Resistance to harm reduction supports has a long history in Canada, as does counter-resistance. In these changing times, we will need to inspire a new generation of grassroots activism and support fights for the rights and dignity of people who use drugs and pushes back against the politics of exclusion with antistigmacraft: the strategic use of messaging, advocacy, and mutual aid to build an inclusive community where everyone deserve to have their needs met.

Speaker Info:
Dr. Scott Neufeld (he/him) is an Assistant Professor of Community Psychology at Brock University. He has a PhD in Social Psychology from Simon Fraser University and has lived in the Niagara Region of Ontario with his family since 2021. His research, knowledge mobilization and organizing work focuses on two key areas: 1) developing an understanding of substance use stigma and how it can be undone that acknowledges the structural, political, historical and intersectional dimensions of stigma and 2) working towards the equitable empowerment and inclusion of people who use(d) drugs in research, policy-making and service provision that impacts them. He has been privileged to collaborate with people who use(d) drugs on research and organizing in Vancouver, BC's Downtown Eastside (e.g. VANDU, WAHRS) and more recently in St. Catharines, Ontario with the Niagara Advocates with Lived and Living Experience (NALE). He regularly shares his research and thinking on addressing substance use stigma with public health organizations across Ontario. He lives with his family on the ancestral territories of the Chonnonton, Haudenosaunee and Anishinaabe peoples under the terms of the Dish with One Spoon Wampum agreement in St. Catharines, ON.
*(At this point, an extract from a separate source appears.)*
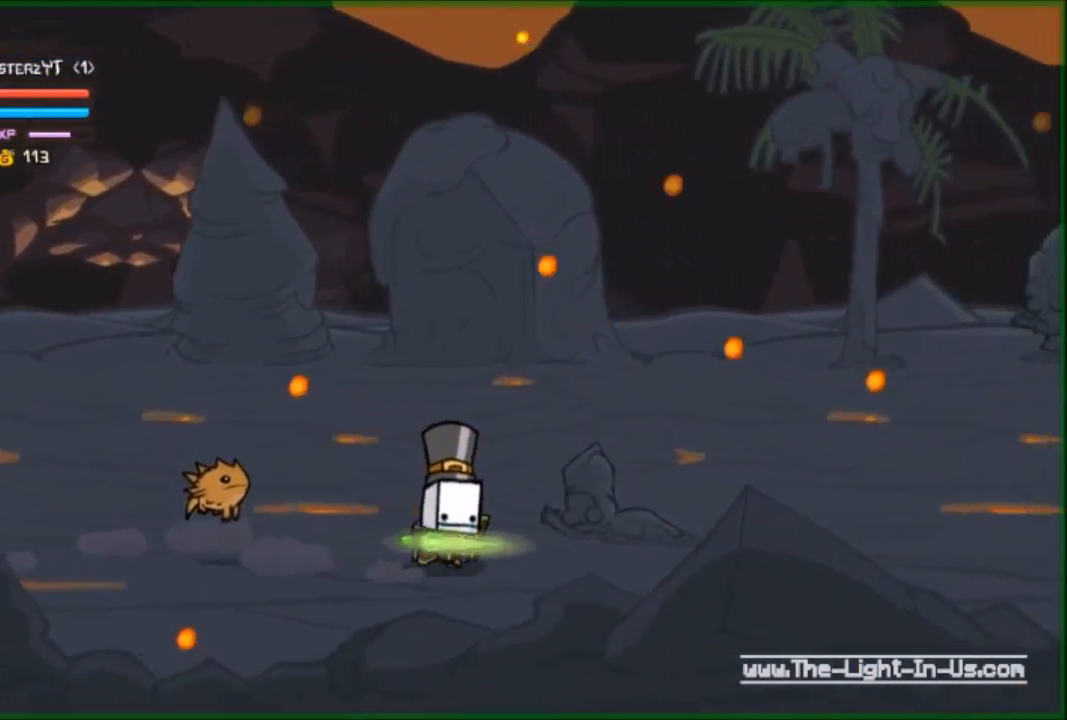
{"buttons": [], "left_stick": "up-right", "events": [[100, "X", "down"], [333, "X", "up"]]}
Mish(she/her) has been a harm reduction and street outreach worker in Timmins for the past five years. Born and raised in Northern Ontario, people's stories have always fascinated her and being able to hold people's stories close to her heart and mind is a definite asset she has while working with vulnerable individuals in Timmins. On a personal level, Mish has recently lost her person to the unregulated drug supply. This loss has only furthered her determination to see the stigma, shame and systems associated with people who use drugs dismantled from society. Mish is grateful for all the folks in community, for their expertise, teachings and important conversations - and for their stories.